:: Supplied material

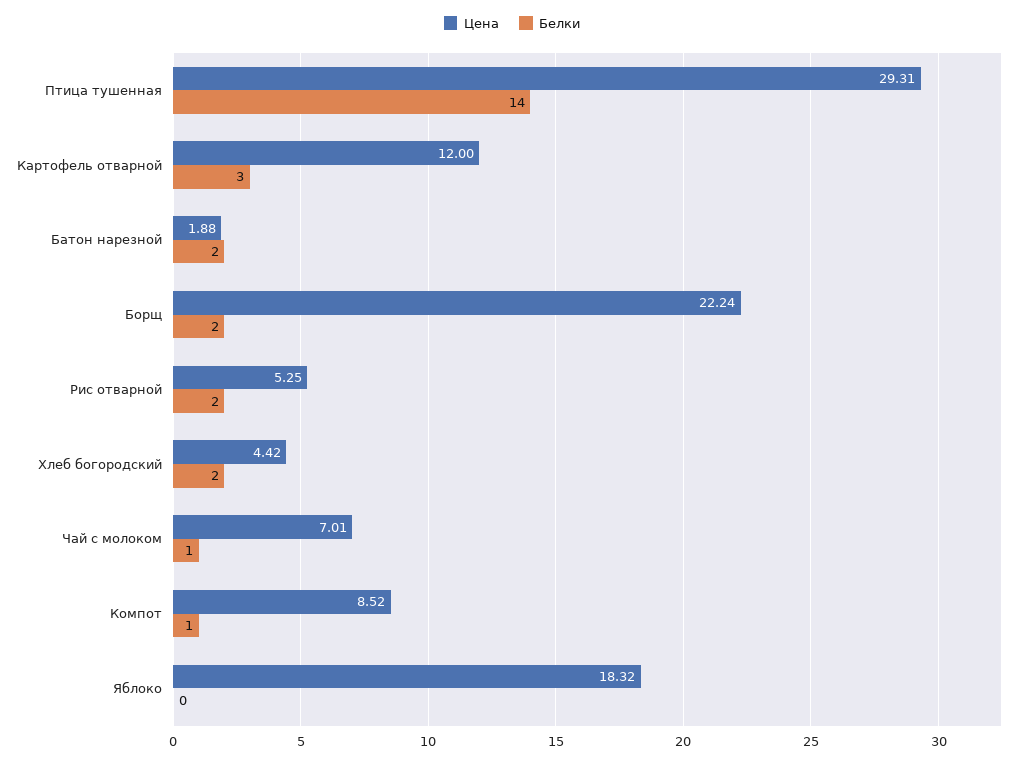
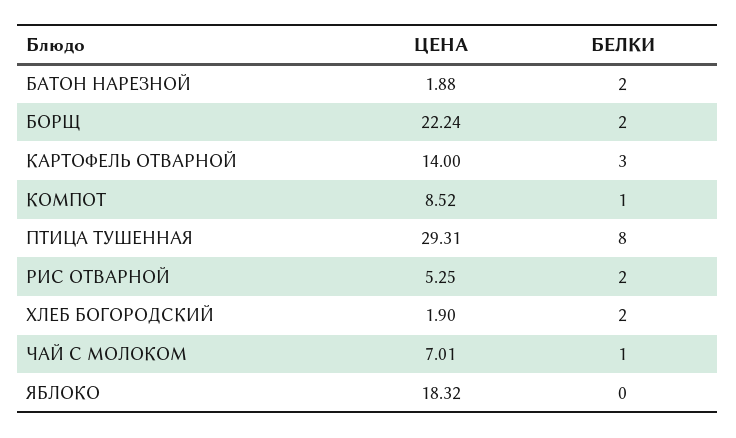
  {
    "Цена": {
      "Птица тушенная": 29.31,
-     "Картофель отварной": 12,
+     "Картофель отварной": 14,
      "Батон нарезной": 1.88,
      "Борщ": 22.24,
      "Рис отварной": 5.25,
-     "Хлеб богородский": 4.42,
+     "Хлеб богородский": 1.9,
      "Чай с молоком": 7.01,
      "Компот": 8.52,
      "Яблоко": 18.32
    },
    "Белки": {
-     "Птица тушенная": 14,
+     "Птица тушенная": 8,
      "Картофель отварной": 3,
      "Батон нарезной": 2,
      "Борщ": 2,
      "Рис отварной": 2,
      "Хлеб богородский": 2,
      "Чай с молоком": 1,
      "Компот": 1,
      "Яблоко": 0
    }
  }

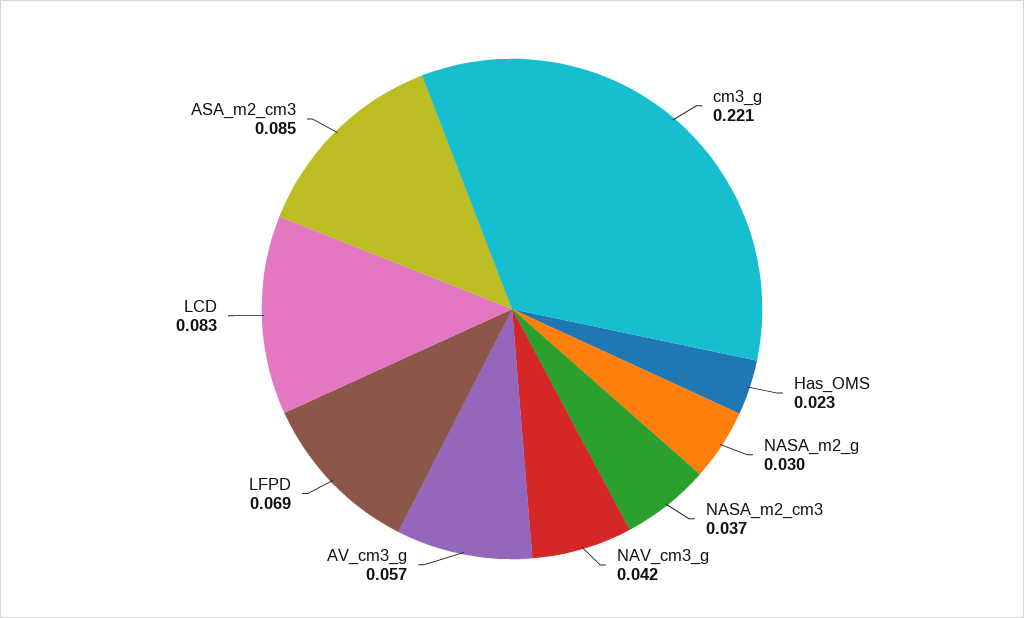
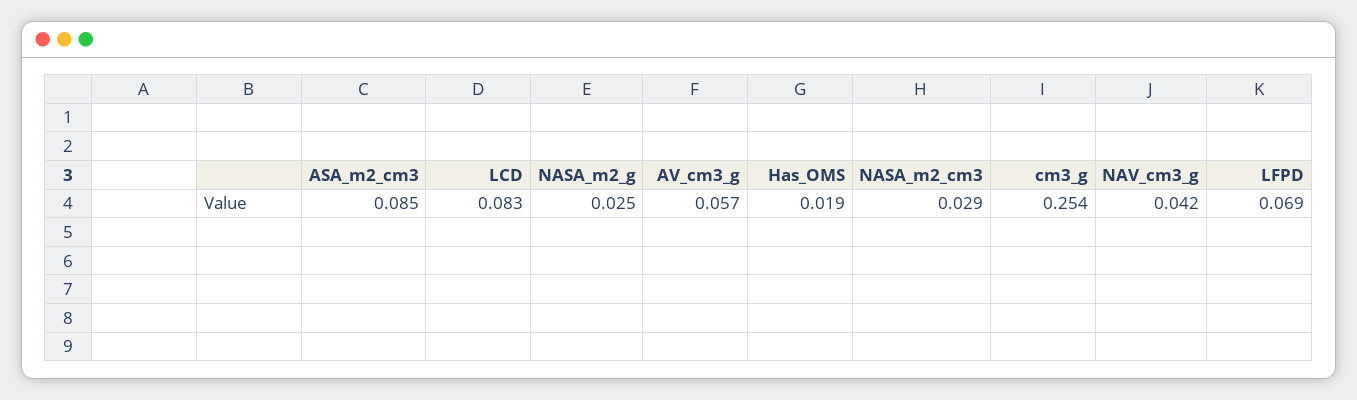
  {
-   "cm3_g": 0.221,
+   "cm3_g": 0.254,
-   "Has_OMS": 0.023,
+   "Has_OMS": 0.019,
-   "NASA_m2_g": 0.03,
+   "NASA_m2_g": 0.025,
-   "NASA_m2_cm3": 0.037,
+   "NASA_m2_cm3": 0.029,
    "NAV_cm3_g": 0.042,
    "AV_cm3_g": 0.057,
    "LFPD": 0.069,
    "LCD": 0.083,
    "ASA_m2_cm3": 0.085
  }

::::

→ Task prompt: Set down every entry exactly as it appears, but skip the pictures.

→ Task response:
  {
    "Цена": {
      "Птица тушенная": 29.31,
-     "Картофель отварной": 12,
+     "Картофель отварной": 14,
      "Батон нарезной": 1.88,
      "Борщ": 22.24,
      "Рис отварной": 5.25,
-     "Хлеб богородский": 4.42,
+     "Хлеб богородский": 1.9,
      "Чай с молоком": 7.01,
      "Компот": 8.52,
      "Яблоко": 18.32
    },
    "Белки": {
-     "Птица тушенная": 14,
+     "Птица тушенная": 8,
      "Картофель отварной": 3,
      "Батон нарезной": 2,
      "Борщ": 2,
      "Рис отварной": 2,
      "Хлеб богородский": 2,
      "Чай с молоком": 1,
      "Компот": 1,
      "Яблоко": 0
    }
  }

  {
-   "cm3_g": 0.221,
+   "cm3_g": 0.254,
-   "Has_OMS": 0.023,
+   "Has_OMS": 0.019,
-   "NASA_m2_g": 0.03,
+   "NASA_m2_g": 0.025,
-   "NASA_m2_cm3": 0.037,
+   "NASA_m2_cm3": 0.029,
    "NAV_cm3_g": 0.042,
    "AV_cm3_g": 0.057,
    "LFPD": 0.069,
    "LCD": 0.083,
    "ASA_m2_cm3": 0.085
  }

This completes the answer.